La sencillez es una de las virtudes más complicadas de este viejo mundo. Cuando uno es sencillo (en su habla, en sus actos, incluso en su poesía) corre el incómodo riesgo de ser tomado por tonto, por Babieca. Hay críticos, por ejemplo, que son propensos a elogiar solamente a aquellos poetas misteriosos, cuyas obras son comprendidas por muy pocos. Esos mismos críticos tampoco las entienden, claro, pero tienen cierta habilidad para cabalgar por fuera del misterio, haciendo de su ignorancia una forma inédita d discreción.
Si uno lee a Baldomero Fernández Moreno o a Antonio Machado, y capta la sabiduría de su sencillez, quisiera salir a abrazarlos, como si aún estuvieran estuvieran ahí, con su pluma en ristre. Cómo enseñan, cómo abren sin prejuicios las puertas de su vida y nos regalan las llaves para que abramos la nuestra. Todo mandante, ya sea el mandamás como el mandamenos, se afanan (sobre todo cuando afana) en no ser sencillo. La dificultad es su muro de contención, su bastión, su blindaje. En la sencillez, los hombres y mujeres se amparan, se comprenden, se alivian. En la complejidad, en cambio, se ven con desconfianza y con rencores. Cómo no tener en cuenta que la muerte es la cumbre de la sencillez.
Del libro -Vivir adrede- de Mario Benedetti.

_Información dada_.

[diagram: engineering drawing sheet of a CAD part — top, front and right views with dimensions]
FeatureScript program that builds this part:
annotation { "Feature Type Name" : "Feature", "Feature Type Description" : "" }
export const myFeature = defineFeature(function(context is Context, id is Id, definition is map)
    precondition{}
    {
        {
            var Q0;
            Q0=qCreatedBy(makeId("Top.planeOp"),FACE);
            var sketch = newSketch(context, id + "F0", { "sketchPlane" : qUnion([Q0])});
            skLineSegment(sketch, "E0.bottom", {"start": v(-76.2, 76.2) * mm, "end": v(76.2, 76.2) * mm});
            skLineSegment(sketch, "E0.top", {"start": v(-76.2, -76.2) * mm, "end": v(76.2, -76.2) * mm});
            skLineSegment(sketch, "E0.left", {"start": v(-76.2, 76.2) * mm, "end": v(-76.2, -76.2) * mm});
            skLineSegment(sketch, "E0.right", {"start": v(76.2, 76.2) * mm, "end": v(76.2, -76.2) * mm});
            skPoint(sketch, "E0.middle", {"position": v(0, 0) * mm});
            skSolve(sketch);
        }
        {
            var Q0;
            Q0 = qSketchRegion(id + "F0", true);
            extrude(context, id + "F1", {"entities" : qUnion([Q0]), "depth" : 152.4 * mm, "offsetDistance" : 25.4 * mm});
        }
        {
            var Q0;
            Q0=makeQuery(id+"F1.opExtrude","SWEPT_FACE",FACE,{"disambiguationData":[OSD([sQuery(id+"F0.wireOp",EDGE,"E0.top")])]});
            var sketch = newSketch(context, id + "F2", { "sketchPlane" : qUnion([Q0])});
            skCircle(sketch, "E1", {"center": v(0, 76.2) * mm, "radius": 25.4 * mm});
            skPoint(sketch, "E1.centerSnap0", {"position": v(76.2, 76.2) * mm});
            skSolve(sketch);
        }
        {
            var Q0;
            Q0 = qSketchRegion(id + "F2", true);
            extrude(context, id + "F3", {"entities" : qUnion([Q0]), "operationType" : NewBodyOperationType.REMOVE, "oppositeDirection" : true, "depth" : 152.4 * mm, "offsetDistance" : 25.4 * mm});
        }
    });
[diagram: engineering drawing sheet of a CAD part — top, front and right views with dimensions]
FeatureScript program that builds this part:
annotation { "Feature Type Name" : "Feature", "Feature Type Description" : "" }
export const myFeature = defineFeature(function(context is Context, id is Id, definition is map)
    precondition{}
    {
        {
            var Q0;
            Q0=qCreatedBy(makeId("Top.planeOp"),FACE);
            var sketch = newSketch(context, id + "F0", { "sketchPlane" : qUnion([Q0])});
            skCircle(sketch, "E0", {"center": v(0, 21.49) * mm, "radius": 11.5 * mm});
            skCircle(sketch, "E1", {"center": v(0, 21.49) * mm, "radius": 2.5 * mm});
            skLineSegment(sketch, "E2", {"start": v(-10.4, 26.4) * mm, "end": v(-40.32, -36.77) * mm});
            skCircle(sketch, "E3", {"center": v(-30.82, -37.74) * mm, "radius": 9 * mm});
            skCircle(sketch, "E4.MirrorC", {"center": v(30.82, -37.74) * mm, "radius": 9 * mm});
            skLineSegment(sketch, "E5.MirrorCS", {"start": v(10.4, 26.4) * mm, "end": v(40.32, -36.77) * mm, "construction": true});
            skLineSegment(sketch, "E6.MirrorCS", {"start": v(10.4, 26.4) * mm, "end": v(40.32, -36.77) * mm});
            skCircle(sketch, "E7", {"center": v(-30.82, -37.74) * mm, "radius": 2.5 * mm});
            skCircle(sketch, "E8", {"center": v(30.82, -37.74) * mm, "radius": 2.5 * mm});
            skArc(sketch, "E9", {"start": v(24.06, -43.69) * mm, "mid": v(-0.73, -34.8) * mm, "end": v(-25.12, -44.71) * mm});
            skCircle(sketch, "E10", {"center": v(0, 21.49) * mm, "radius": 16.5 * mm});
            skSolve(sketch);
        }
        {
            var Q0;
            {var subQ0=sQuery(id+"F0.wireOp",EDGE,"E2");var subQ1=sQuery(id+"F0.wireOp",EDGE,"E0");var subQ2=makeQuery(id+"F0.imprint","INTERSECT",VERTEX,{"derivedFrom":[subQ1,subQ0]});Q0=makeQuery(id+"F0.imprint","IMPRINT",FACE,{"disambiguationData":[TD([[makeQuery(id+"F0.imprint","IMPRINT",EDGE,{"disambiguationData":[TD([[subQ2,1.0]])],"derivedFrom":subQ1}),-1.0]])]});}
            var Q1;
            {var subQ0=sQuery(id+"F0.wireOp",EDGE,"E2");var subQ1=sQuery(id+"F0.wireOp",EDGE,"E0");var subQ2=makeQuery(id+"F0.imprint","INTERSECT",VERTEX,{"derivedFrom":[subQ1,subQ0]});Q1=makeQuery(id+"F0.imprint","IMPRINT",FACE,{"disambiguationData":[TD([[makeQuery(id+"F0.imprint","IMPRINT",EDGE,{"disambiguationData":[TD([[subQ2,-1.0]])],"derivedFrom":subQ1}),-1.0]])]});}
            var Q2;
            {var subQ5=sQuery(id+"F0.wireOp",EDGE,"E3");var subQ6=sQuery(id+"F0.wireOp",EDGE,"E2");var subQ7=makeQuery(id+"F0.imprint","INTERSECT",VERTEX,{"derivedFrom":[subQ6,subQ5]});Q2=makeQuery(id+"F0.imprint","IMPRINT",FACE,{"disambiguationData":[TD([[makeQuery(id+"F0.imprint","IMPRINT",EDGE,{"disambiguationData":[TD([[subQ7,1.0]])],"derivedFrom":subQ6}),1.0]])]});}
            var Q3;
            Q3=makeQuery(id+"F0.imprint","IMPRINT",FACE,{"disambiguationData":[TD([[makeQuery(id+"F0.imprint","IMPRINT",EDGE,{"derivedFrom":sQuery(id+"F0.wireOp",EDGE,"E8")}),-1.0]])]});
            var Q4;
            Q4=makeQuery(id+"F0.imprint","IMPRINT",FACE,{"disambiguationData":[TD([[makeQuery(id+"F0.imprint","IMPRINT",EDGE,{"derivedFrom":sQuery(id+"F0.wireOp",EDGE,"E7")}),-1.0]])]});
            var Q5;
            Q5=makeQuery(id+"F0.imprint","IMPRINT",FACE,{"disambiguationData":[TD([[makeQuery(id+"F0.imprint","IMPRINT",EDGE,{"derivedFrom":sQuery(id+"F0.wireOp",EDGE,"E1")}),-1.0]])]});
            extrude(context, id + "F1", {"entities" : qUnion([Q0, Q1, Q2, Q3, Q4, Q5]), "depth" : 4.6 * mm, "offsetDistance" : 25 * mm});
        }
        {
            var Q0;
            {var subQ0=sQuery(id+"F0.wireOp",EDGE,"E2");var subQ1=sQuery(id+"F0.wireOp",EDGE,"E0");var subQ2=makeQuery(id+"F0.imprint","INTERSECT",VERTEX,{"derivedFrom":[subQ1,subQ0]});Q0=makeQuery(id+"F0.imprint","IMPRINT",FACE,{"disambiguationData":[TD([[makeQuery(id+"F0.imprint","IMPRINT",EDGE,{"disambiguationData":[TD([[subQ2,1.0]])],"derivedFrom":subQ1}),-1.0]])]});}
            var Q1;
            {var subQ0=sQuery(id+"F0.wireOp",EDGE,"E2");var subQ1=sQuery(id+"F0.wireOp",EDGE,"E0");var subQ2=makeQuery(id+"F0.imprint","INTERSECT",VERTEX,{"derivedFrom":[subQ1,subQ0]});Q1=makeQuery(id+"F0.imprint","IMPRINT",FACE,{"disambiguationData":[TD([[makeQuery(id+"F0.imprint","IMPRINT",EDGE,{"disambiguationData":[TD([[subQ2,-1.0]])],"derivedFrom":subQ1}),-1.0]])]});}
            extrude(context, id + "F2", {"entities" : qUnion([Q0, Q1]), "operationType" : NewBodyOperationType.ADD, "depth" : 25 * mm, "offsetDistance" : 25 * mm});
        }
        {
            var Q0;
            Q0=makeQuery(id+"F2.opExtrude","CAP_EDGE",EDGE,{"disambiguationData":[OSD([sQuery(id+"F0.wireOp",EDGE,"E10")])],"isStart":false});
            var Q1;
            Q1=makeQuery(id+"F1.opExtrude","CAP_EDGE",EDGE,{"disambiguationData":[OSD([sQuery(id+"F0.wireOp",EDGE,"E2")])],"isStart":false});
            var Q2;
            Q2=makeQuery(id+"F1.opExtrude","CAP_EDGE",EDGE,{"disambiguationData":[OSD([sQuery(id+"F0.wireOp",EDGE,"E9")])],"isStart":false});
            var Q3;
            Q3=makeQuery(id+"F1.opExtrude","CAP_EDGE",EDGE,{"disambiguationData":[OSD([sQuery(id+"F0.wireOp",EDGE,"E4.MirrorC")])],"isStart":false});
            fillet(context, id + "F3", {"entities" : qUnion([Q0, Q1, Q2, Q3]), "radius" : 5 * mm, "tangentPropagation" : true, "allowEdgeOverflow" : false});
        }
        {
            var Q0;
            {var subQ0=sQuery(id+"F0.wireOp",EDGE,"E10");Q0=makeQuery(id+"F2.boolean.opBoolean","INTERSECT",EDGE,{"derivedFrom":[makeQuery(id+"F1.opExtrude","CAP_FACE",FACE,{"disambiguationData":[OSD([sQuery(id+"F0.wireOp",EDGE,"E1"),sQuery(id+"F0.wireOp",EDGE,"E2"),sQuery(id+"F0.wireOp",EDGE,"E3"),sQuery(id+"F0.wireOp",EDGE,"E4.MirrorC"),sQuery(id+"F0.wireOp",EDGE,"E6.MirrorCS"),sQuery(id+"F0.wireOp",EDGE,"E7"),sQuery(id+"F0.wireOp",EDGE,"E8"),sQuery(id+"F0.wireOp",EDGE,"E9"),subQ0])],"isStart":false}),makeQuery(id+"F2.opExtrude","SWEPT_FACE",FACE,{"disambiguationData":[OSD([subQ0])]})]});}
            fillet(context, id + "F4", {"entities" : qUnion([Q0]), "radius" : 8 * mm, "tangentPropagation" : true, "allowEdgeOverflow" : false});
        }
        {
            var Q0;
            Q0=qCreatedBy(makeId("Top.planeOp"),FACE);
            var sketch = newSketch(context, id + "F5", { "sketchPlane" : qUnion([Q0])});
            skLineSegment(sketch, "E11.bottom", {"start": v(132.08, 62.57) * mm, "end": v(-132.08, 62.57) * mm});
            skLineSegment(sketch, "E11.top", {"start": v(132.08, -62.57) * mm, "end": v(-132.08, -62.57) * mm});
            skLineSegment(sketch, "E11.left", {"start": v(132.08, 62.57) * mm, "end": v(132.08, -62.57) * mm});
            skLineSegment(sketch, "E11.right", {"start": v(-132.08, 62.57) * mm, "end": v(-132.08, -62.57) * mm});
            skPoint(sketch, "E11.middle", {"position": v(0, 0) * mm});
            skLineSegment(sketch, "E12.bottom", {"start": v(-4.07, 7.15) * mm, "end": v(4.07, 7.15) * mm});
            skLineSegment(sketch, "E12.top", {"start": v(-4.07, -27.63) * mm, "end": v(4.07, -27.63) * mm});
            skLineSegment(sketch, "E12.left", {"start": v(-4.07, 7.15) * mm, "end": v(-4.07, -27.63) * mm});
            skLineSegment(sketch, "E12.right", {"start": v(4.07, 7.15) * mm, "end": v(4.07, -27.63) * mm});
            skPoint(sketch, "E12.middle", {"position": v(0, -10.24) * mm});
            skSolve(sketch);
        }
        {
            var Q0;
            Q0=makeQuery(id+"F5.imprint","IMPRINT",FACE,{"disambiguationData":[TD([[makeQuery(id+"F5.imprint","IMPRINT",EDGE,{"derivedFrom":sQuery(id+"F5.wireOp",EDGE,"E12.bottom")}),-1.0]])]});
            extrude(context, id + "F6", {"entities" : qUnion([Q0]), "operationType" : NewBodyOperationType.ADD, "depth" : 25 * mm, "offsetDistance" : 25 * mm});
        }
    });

_Qué hacer A_. En el texto sobre la sencillez, ¿qué riesgo corre quien es sencillo?
_Qué hacer B_. Resume en menos palabras el párrafo del texto sobre la sencillez que empieza con "Si uno lee a Baldomero Fernández Moreno", sin perder sus ideas principales.
Para responder, usa solo el texto.

_Respuesta A_. Corre el riesgo de ser tomado por tonto, por Babieca.

_Respuesta B_. Leer a Baldomero Fernández Moreno o a Antonio Machado y captar la sabiduría de su sencillez da ganas de abrazarlos, porque enseñan y abren su vida para que abramos la nuestra. Los que mandan se esfuerzan en no ser sencillos y usan la dificultad como muro y blindaje. En la sencillez las personas se amparan, se comprenden y se alivian. En la complejidad se miran con desconfianza y rencor. La muerte es la cumbre de la sencillez.